Raw records
>>>>

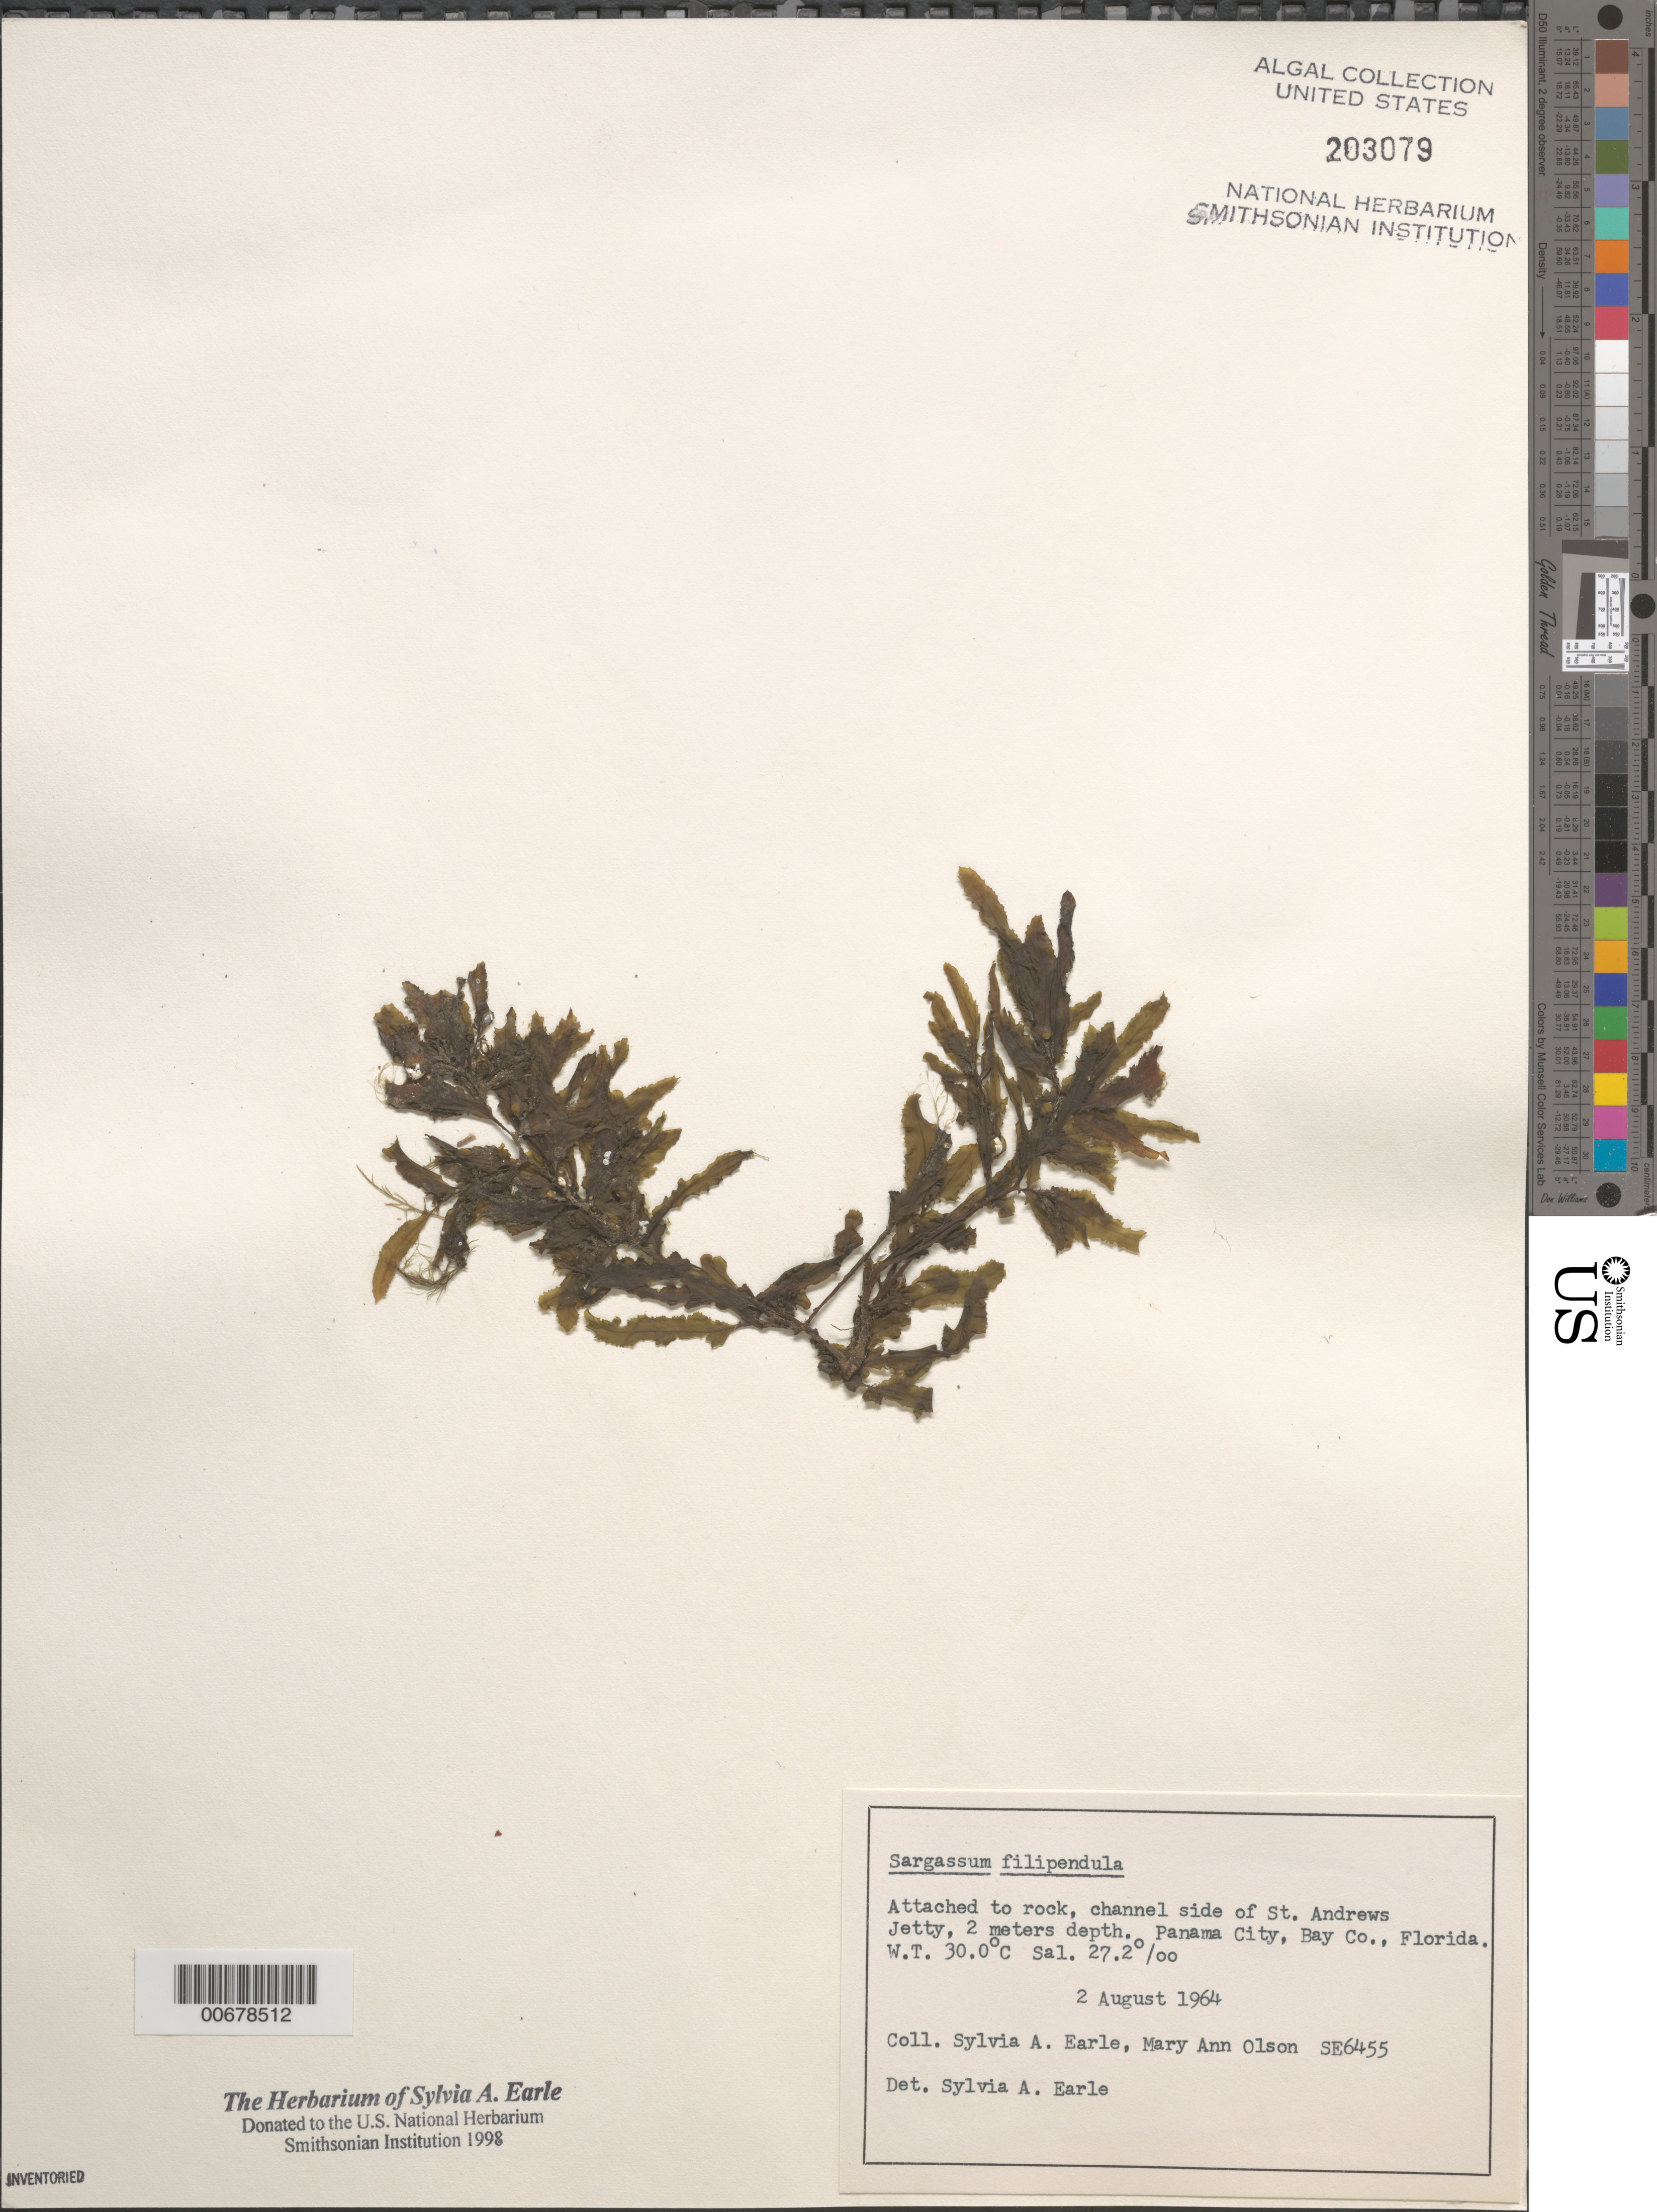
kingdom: Chromista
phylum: Ochrophyta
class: Phaeophyceae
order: Fucales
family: Sargassaceae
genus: Sargassum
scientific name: Sargassum filipendula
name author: C. Agardh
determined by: Earle, S. A.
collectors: S. A. Earle & M. Olson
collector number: SE 6455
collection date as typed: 02 Aug 1964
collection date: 1964-08-02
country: United States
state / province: Florida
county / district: Bay County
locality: St. Andrews Jetty, Panama City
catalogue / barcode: US 203079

<<<<

- [THE REQUEST]: Please quote the listing above line for line, leaving out the picture.

- [THE SOLUTION]:
kingdom: Chromista
phylum: Ochrophyta
class: Phaeophyceae
order: Fucales
family: Sargassaceae
genus: Sargassum
scientific name: Sargassum filipendula
name author: C. Agardh
determined by: Earle, S. A.
collectors: S. A. Earle & M. Olson
collector number: SE 6455
collection date as typed: 02 Aug 1964
collection date: 1964-08-02
country: United States
state / province: Florida
county / district: Bay County
locality: St. Andrews Jetty, Panama City
catalogue / barcode: US 203079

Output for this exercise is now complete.